Only the first condition is necessary. The number of `elif` is arbitrary, whereas there can be only one `else`, which is without condition. You can also just skip `else`.

Exercise: extend for loop for calculating sum with a note at each step whether the sum is positive or negative.

In [None]:
s = 0
for c in cash_flows:
    if c > 0:
        s = s + c
print(s)

# Introduction to Pandas

* Open-source Python library, often used for data science.
* Easy-to-use data structures (filtering, pivoting, data cleaning, handling missing data, etc.)
* High-performance (uses NumPy)

Two main structures for representing data are:
* `Series` for (time) series functionality, and
* `DataFrame` for tabular data.

### Series

Very similar behaviour to lists in Python, however each value has a label (index), which can represent:
* position
* string representation
* dates for time series
* etc.

Series where index is position:

In [None]:
cfs = pd.Series(cash_flows)

In [None]:
cfs

In [None]:
cfs[3]

But we can also set year as index (it would be better to use `datetime` object, but more on that later):

In [None]:
cfs2 = pd.Series(cash_flows, index=[2013, 2014, 2015, 2016, 2017])

In [None]:
cfs2

### Accessing elements of a Series

Two methods:
* `.loc` for accessing by index
* `.iloc` for accesssing by position

In [None]:
cfs2[2015]

In [None]:
cfs2.loc[2015]

In [None]:
cfs2.iloc[3]

We can use various functions on Series, such as `sum` or `std`. See `help(s)` for more functions.

In [None]:
cfs2.sum()

In [None]:
cfs2.std()

We can also extend a series with another series.

In [None]:
cfs2 = pd.concat([cfs2, pd.Series([20, 10], index=[2018, 2019])])

In [None]:
cfs2

Question: does Series `s` contain added year 2018 and 2019?

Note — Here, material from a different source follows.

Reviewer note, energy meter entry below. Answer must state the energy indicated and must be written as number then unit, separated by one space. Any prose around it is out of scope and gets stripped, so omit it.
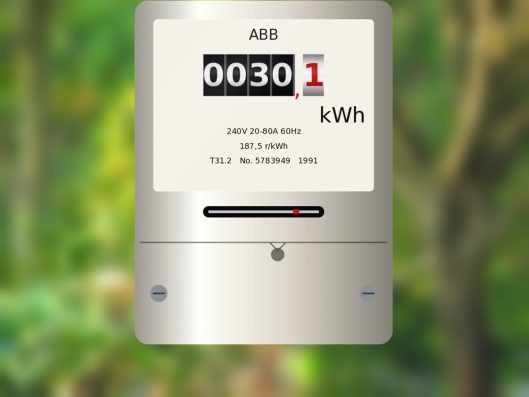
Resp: 30.1 kWh
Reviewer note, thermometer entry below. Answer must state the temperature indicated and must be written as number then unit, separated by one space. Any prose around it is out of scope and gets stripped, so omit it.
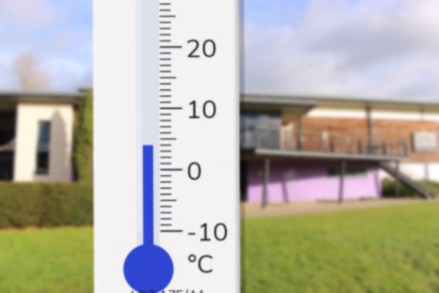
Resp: 4 °C
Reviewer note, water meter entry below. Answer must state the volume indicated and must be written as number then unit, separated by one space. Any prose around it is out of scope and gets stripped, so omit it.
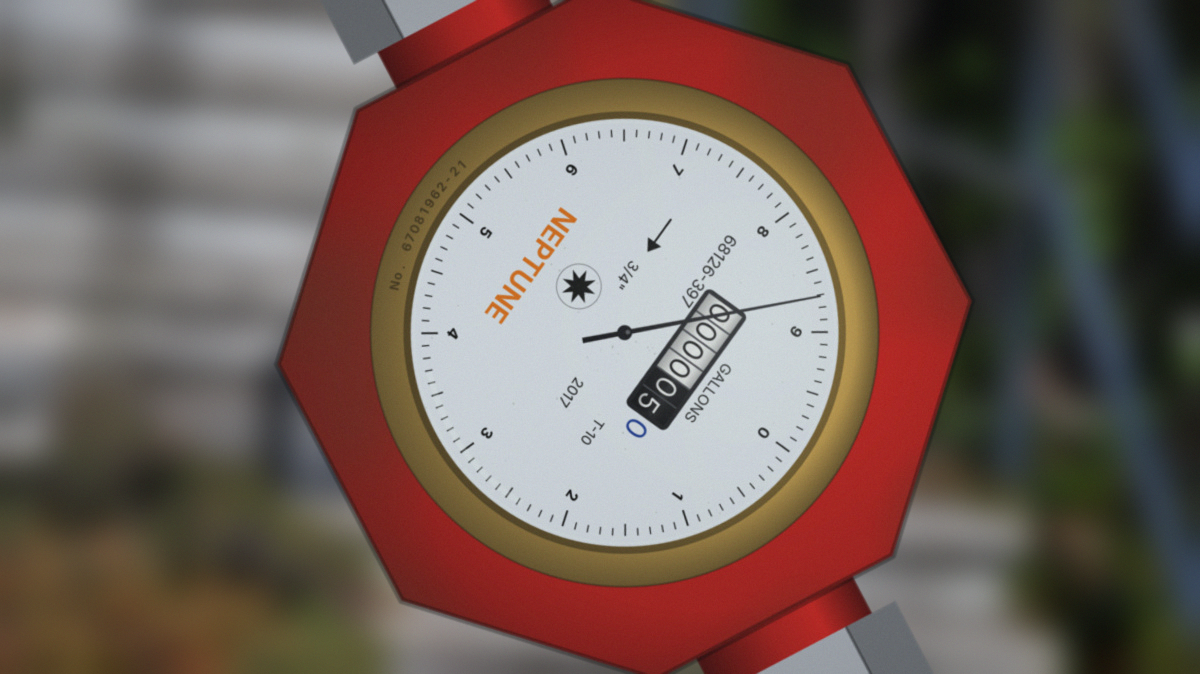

Index does not have to be unique.

In [None]:
cfs2 = pd.concat([cfs2, pd.Series([25, 15], index=[2018, 2019])])

In [None]:
cfs2

This also means that filtering by 2018 will give more than one result. 

In [None]:
cfs2.loc[2018]

### DataFrame

* For representing tabular data.
* Most used data structure in pandas.
* Arithmetic operations on rows and columns.

Usually, data-frames are loaded from files. For a quick demonstration, we will manually create a toy-example.

In [None]:
data = [
    ['Mojca', 'Bread', 1, 1.12],
    ['Mojca', 'Milk', 2, 0.9],
    ['Mojca', 'Cereal', 1, 2.79],
    ['Maja', 'Chocolate', 3, 1.39],
    ['Maja', 'Juice', 2, 0.89],
    ['Maja', 'Lettuce', 1, 1.19],
    ['Miha', 'Jack', 1, 29.99],
    ['Miha', 'Coca-cola', 3, 1.24],
    ['Miha', 'Juice', 3, 0.89]
]

In [None]:
df = pd.DataFrame(data, columns=['Name', 'Item', 'Quantity', 'Price'])

In [None]:
df

We can change index to something else:

In [None]:
df = df.set_index('Name')

In [None]:
df

A data frame is combined of series, both vertically and horizontally.

In [None]:
df['Item']

For selecting several columns, used double brackets:

In [None]:
df[['Item', 'Price']]

How do we get all products bought by Maja?

In [None]:
df.loc['Maja']

Use double brackets in `.loc` to access several indices:

In [None]:
df.loc[['Maja','Miha']]

You can also use other columns to access rows, but you need to specify it as a condition. In condition, we can use all standard comparison operators.

For example, to get rows with quantity larger or equal 3 write:

Or where price is higher than 2 EUR:

In [None]:
df['Price'] > 2

In [None]:
df.loc[df['Price'] > 2]

In [None]:
df.loc[df.Price > 2]

We will now add another column to the DataFrame. It will represent the actual value of the item bought:

In [None]:
df.head()

In [None]:
df['Value'] = df['Quantity'] * df['Price']

In [None]:
df.Value = df.Quantity * df.Price

In [None]:
df['Value2'] = df.Quantity * df.Price

In [None]:
df['Purchase Value'] = df.Quantity * df.Price

In [None]:
df

The following three descriptive function can sometimes help to understand the data better:
* `.shape` gives the dimensions
* `.describe()` computes some basic statistics
* `.info()` provided properties of columns

When you need only the index or only column names, use `.index` and `.columns`.